Martyna Klatt

Personal information
- Born: 4 February 1999 (age 27) Poznań, Poland

Sport
- Country: Poland
- Club: AZS–AWF Poznań

Medal record
Women's canoe sprint
Representing Poland
World Championships
| Gold medal – first place | 2023 Duisburg | K-2 200 m |
| Gold medal – first place | 2025 Milan | K-2 500 m |
| Silver medal – second place | 2023 Duisburg | K-2 500 m |
European Championships
| Gold medal – first place | 2025 Račice | K-2 500 m |
| Silver medal – second place | 2026 Montemor-o-Velho | K-2 500 m |
| Bronze medal – third place | 2021 Poznań | K-2 1000 m |

= Martyna Klatt =

Polish sprint canoeist

Martyna Klatt (born 4 February 1999) is a Polish sprint canoeist and world champion.

== Biography ==
She represented the club Energetyk Poznań and later became a member of AZS–AWF Poznań.

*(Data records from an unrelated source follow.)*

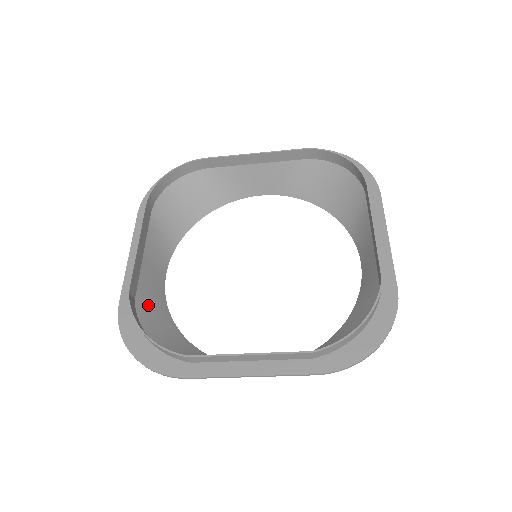
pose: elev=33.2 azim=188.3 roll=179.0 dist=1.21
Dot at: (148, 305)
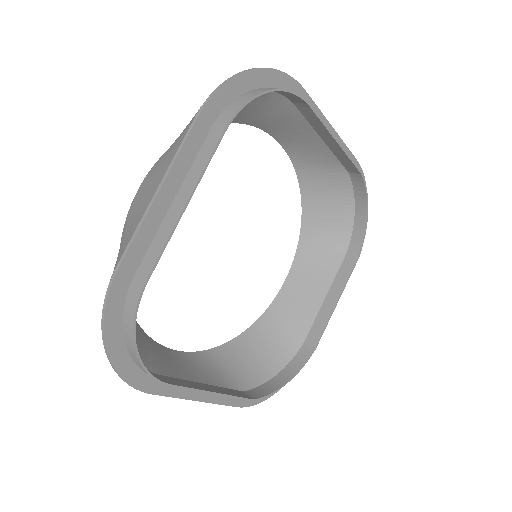
Dot at: (219, 374)
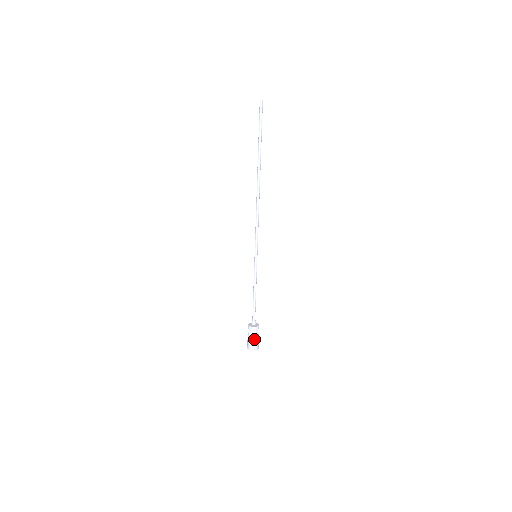
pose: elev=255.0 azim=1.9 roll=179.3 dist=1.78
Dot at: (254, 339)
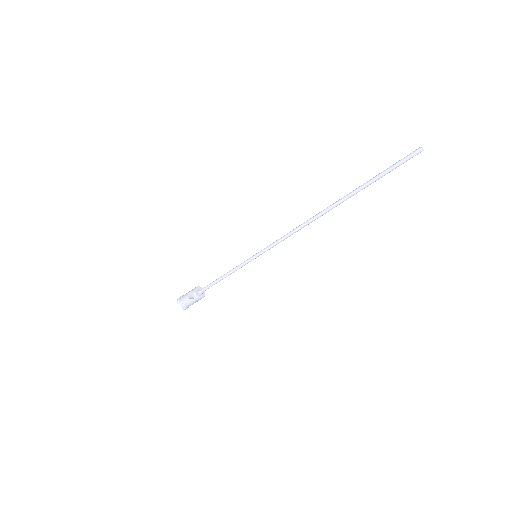
Dot at: occluded
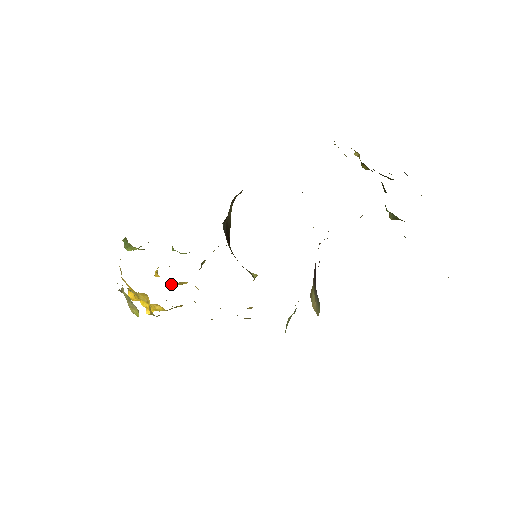
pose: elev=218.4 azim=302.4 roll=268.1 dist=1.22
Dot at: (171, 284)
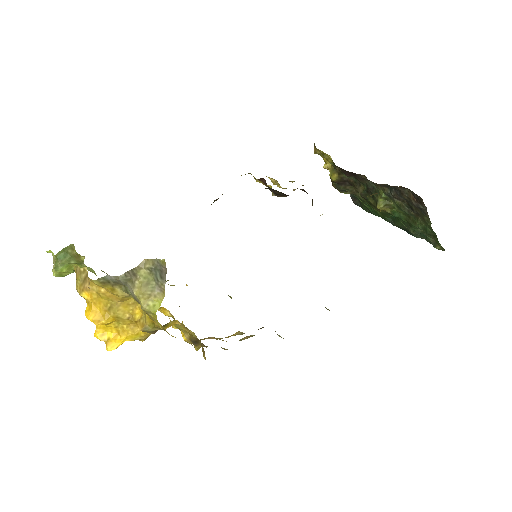
Dot at: occluded
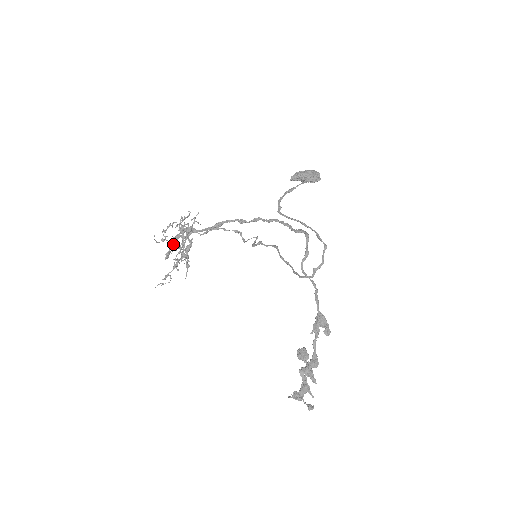
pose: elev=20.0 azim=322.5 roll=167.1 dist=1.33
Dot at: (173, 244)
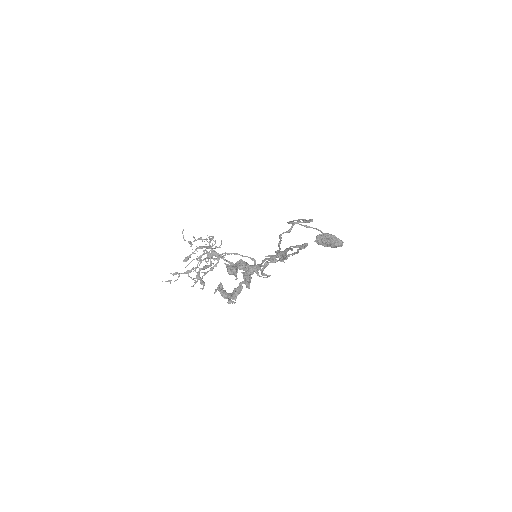
Dot at: occluded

In 2017, she won a silver medal at the Junior European Championships in the K-4 500 meters event (with Sandra Ostrowska, Helena Wiśniewska, and Julia Olszewska). In 2018, she won a silver medal at the U-23 World Championships (with Dominika Włodarczyk, Klaudia Cyrulewska, and Małgorzata Puławska). In 2019, she won gold medals at both the U-23 World Championships and U-23 European Championships in the same event (with Klaudia Cyrulewska, Małgorzata Puławska, and Julia Olszewska). In 2021 and 2022, she won gold medals at the U-23 European Championships in the K-2 500 meters event (both times with Sandra Ostrowska) and K-4 500 meters event (in 2021 with Julia Olszewska, Klaudia Cyrulewska, and Sandra Ostrowska, and in 2022 with Sandra Ostrowska, Helena Wiśniewska, and Julia Krajewska). In 2022, she also won gold medals at the U-23 World Championships in the K-2 500 meters mix event (with Jakub Stepun), K-2 500 meters event (with Sandra Ostrowska), and K-4 500 meters event (with Sandra Ostrowska, Helena Wiśniewska, and Julia Olszewska).

At the 2021 European Championships, she won a bronze medal in the K-2 1000 meters event (with Sandra Ostrowska). At the 2023 World Championships, she won a gold medal in the K-2 200 meters event and a silver medal in the K-2 500 meters event (both times with Helena Wiśniewska).

At the Polish Senior Championships, she won six gold medals:
- K-1 1000 meters: 2022
- K-2 500 meters: 2020
- K-2 200 meters (mix): 2020, 2021, 2022, 2023

In the 2023 Przegląd Sportowy Plebiscite for the best athlete of the year, she, along with Helena Wiśniewska, took 8th place.